Bürgermeister Thomas Groll und Landtagsabgeordneter Dirk Bamberger waren sich darin einig, dass Hessen nicht nur aus dem Ballungsraum Frankfurt/Rhein-Main und dem Großraum Kassel bestehe, sondern dass gerade der ländliche Raum den besonderen Reiz des Bundeslandes ausmache. Groll erwartet hier eine noch stärkere Unterstützung aus Wiesbaden als in der Vergangenheit. Bamberger verwies auf den Koalitionsvertrag von CDU und SPD, der sich dieser Herausforderung in verschiedensten Passagen annehme.
Im Hinblick auf die Erstaufnahmeeinrichtung für Geflüchtete machte der Bürgermeister deutlich, dass in Neustadt in der ehemaligen Kaserne dauerhaft keinesfalls mehr als 600 Menschen untergebracht werden dürften, möglichst natürlich weniger.

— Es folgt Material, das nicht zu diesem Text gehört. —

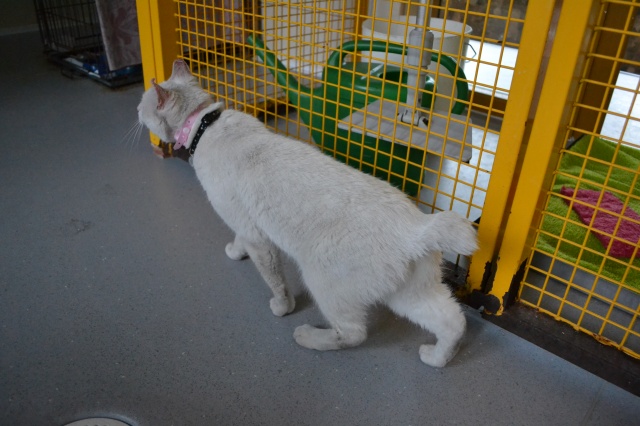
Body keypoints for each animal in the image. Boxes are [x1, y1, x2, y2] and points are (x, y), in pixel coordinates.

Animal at [137, 59, 478, 367]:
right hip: (409, 296)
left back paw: (306, 336)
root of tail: (417, 231)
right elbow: (239, 242)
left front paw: (281, 306)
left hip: (321, 279)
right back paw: (436, 358)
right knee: (454, 321)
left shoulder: (256, 236)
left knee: (354, 333)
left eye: (142, 106)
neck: (205, 125)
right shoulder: (246, 226)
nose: (136, 113)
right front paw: (235, 252)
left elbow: (275, 281)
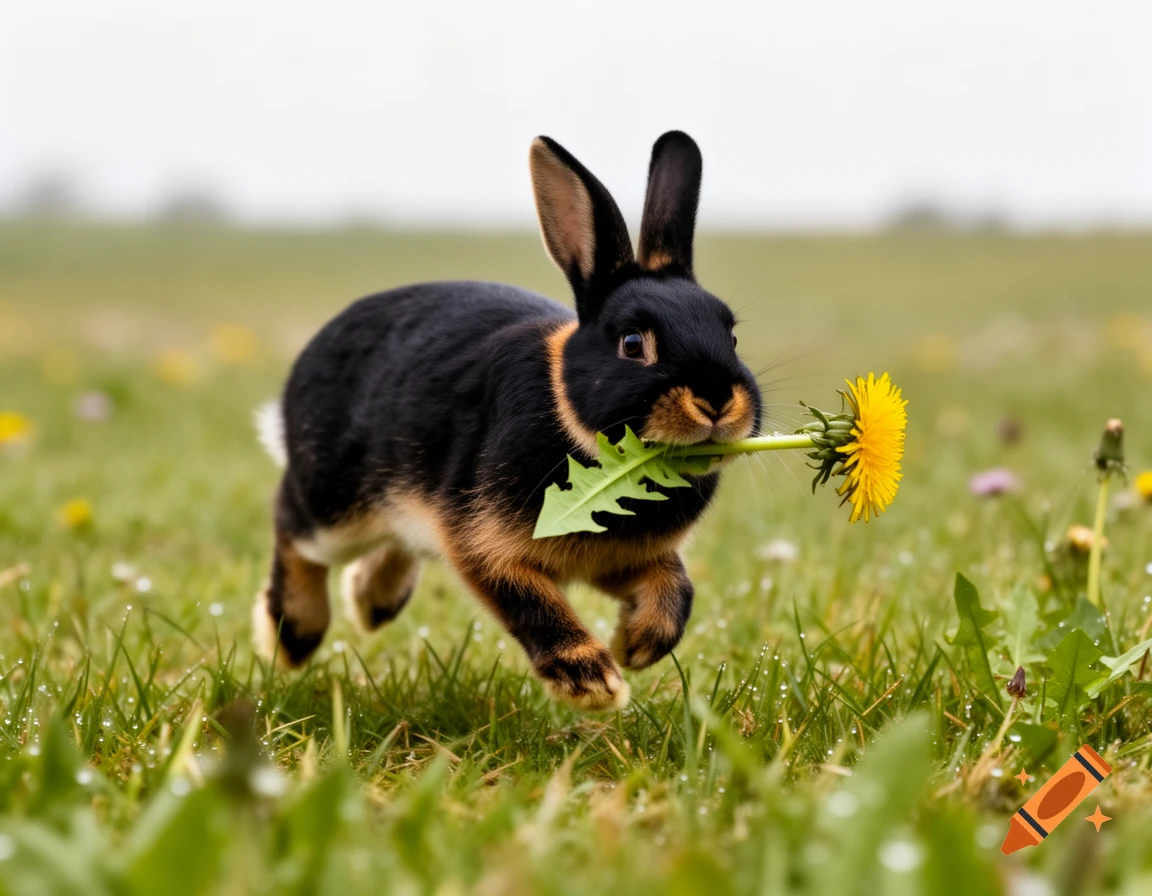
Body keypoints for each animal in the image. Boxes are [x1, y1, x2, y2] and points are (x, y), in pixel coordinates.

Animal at [253, 131, 762, 710]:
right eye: (633, 343)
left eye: (731, 335)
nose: (716, 400)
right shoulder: (482, 544)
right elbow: (532, 604)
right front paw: (593, 682)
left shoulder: (628, 560)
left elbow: (677, 589)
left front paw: (637, 645)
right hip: (335, 507)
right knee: (292, 528)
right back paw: (295, 637)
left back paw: (372, 603)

Zudem wünschte er sich eine verstärkte Belegung mit Familien. Dirk Bamberger erinnerte sich in diesem Zusammenhang noch gut an eine Unterredung mit Anliegern der EAE im September 2023. Die Sichtweise direkt Betroffener dürfe man hier nicht aus den Augen lassen. Er transportiere diese natürlich in die CDU-Landtagsfraktion. Ausfluss zahlreicher solcher Gespräche sei eine rigidere Haltung der Landesregierung in Flüchtlingsfragen, die ebenfalls in der Koalitionsvereinbarung zum Ausdruck komme.
1974-2024: 50 Jahre Stadt Neustadt (Hessen)

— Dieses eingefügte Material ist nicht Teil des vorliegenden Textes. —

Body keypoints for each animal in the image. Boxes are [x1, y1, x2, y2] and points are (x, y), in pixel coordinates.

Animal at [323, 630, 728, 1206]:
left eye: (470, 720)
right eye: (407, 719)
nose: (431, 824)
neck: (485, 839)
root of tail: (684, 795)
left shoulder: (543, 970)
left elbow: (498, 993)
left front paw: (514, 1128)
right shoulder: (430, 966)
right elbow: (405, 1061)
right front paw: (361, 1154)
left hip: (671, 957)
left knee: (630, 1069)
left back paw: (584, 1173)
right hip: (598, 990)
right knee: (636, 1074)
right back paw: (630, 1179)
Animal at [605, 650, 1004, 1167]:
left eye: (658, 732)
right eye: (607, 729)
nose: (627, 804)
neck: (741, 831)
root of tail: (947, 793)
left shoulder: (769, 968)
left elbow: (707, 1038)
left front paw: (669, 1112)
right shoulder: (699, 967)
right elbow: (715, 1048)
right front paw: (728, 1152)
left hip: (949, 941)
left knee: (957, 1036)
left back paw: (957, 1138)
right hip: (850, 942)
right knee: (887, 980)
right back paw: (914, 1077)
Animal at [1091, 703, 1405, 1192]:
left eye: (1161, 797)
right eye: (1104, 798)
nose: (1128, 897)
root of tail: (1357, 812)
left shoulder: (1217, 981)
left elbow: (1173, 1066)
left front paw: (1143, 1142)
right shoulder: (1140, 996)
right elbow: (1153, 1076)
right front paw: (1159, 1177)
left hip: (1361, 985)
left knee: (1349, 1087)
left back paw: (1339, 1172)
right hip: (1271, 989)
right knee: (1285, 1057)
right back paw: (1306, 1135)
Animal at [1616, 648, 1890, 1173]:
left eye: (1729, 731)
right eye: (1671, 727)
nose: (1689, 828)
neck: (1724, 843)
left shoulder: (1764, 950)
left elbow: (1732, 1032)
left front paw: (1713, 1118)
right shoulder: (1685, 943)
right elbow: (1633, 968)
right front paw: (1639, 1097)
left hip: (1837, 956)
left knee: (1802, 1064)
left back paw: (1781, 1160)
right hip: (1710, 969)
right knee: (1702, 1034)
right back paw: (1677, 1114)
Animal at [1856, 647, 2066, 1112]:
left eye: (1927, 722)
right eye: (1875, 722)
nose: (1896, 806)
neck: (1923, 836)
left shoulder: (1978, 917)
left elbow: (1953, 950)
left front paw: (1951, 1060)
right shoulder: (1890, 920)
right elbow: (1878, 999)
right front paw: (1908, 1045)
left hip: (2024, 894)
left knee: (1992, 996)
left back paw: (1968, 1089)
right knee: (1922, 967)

Zu Beginn der 1970er Jahre fand auf Vorgabe der Landesregierung die Gebietsreform in Hessen statt.
Ein Vorhaben, das landesweit umstritten, aber aus heutiger Sicht notwendig war.
Zum 1.1.1974 schlossen sich auch die Stadt Neustadt und die selbständigen Gemeinden Mengsberg, Momberg und Speckswinkel zu einer Großgemeinde zusammen.
In den seitdem vergangenen 50 Jahren hat sich die Stadt Neustadt (Hessen) unter Verantwortung der Bürgermeister Fritz Mütze, Manfred Hoim und Thomas Groll sowie dem engagierten Mitwirken vieler Mandatsträgerinnen und Mandatsträger in Stadtverordnetenversammlung, Magistrat und Ortsbeiräten positiv weiterentwickelt. Millionen von Euro konnten dabei in die örtliche Infrastruktur investiert werden. Ein reges Vereins- und Kulturleben prägt die Kommune und die Stadtteile haben sich ihre jeweiligen Besonderheiten bewahrt.
Am 8. Mai 2024 soll nun auf „50 Jahre Stadt Neustadt (Hessen)“ , zurückgeblickt werden. Neben geladenen Gästen sind hierzu alle Interessierten aus der Neustadt, Mengsberg, Momberg und Speckswinkel ab 19.00 Uhr in das Kultur- und Bürgerzentrum eingeladen. Aus organisatorischen Gründen wird um eine Anmeldung bis zum 1. Mai 2024 unter Tel. 06692/89-11 (Frau Wettlaufer) oder wettlaufer@neustadt-hessen.de gebeten.
Die Veranstaltung, bei der Bürgermeister Thomas Groll und Landrat a.D. Robert Fischbach sprechen werden, wird von der bekannten Sängerin Ulla Keller musikalisch umrahmt.
Robert Fischbach amtierte von 1996-2014 als Landrat des Landkreises Marburg-Biedenkopf und war von 2009-2013 Präsident des Hessischen Landkreistages. Als Kommunalpolitiker hat er seinerzeit die Gebietsreform miterlebt und im Verlauf von vier Jahrzehnten die Entwicklung des Landkreises und der kreisangehörigen Kommunen mitgestaltet.
Im Anschluss lädt die Freiwillige Feuerwehr Neustadt die Anwesenden zu Essen und Getränken ein.